Saved data entries
* * * * * * *
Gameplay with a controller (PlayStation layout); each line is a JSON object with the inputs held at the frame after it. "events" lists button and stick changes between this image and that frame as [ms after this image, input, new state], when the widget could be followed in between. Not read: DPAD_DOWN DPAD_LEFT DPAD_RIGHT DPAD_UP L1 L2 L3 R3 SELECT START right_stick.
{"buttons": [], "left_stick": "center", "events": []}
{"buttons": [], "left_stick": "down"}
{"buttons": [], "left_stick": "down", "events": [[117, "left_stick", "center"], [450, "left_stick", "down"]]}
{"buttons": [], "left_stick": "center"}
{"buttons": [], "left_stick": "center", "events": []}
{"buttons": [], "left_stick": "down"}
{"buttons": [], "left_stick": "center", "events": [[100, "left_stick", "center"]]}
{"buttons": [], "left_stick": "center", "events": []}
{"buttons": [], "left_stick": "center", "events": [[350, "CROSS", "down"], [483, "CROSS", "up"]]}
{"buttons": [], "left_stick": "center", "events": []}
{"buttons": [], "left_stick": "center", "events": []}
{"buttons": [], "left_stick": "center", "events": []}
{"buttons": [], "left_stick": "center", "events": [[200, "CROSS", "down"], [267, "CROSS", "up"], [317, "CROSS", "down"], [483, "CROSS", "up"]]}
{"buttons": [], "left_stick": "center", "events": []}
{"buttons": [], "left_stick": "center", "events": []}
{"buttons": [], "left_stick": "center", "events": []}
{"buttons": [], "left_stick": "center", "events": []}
* * * * * * *
**Exercise prompt:** Using the records, find how many lines include the string "CROSS" and report that number alone.

**Solution to this problem:** 2